Parto dalla constatazione che l’arte non si può insegnare. Il talento non lo puoi apprendere da nessuno, o ce l’hai o non ti appartiene. Ciò che può essere insegnata è una certa tecnica, una certa organizzazione nello scrivere…insomma, si può apprendere un metodo, veicolo della buona stesura di ciò che si vuole esprimere. Dopodiché, è indubbio che, come in ogni ambiente od ogni situazione lavorativa, i denari contino eccome e degli speculatori in tal senso ci possono essere…e sto parlando di chi magari non pubblica, ma insegna comunque scrittura creativa. Il corso di scrittura creativa comunque, a mio modesto avviso, può servire per le ragioni sopraesposte. Diventa una sorta di suicidio creativo, però, nel momento in cui si decide di farne ogni anno sistematicamente uno o più d’uno, quasi come una scelta di vita in “sostituzione di”, scambiando i corsi con la vera realizzazione di un percorso da scrittore.

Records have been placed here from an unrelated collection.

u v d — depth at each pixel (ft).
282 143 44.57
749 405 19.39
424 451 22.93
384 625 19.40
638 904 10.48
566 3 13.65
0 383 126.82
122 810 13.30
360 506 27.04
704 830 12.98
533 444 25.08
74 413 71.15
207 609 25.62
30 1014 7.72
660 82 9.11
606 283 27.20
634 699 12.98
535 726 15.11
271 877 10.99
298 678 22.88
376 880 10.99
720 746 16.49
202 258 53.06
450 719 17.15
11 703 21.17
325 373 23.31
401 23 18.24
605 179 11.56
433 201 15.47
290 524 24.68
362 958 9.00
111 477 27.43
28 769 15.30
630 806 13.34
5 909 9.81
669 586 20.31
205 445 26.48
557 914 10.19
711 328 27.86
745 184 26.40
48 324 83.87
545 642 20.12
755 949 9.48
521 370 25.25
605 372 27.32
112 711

Un consiglio che io, che scrittore non sono e molto probabilmente mai lo diventerò (anche se sono stato pubblicato), darei a tutti coloro che intendono diventare scrittori è quello di leggere ed analizzare non solo i nostri scrittori, ma di aprirsi ad esperienze letterarie che vadano ben al di là dei nostri confini, senza limitazioni. Questo per non ridursi ad una facile indulgenza al provincialismo, così tanto cara al nostro stile di vita nazionale. Aprirsi a scrittori (io preferisco e consiglio quelli anglofoni) distanti anni luce da noi, in modo da confrontarsi col loro atteggiamento culturale, la loro etica, i loro costumi e modi di affrontare sia la quotidianità che questioni più ampie. Alla base di questo, comunque, andrebbe anche consigliata l’acquisizione di una lingua straniera, per gradi, ma in modo da poter entrare meglio in un mondo che, per quanto differente, allorché conosciuto non può che interrogarci su come e chi siamo noi, snodo di qualsiasi rapporto fra diversità. La cosa, forse più utile in assoluto. Una cosa da aggiungere ai corsi di scrittura creativa?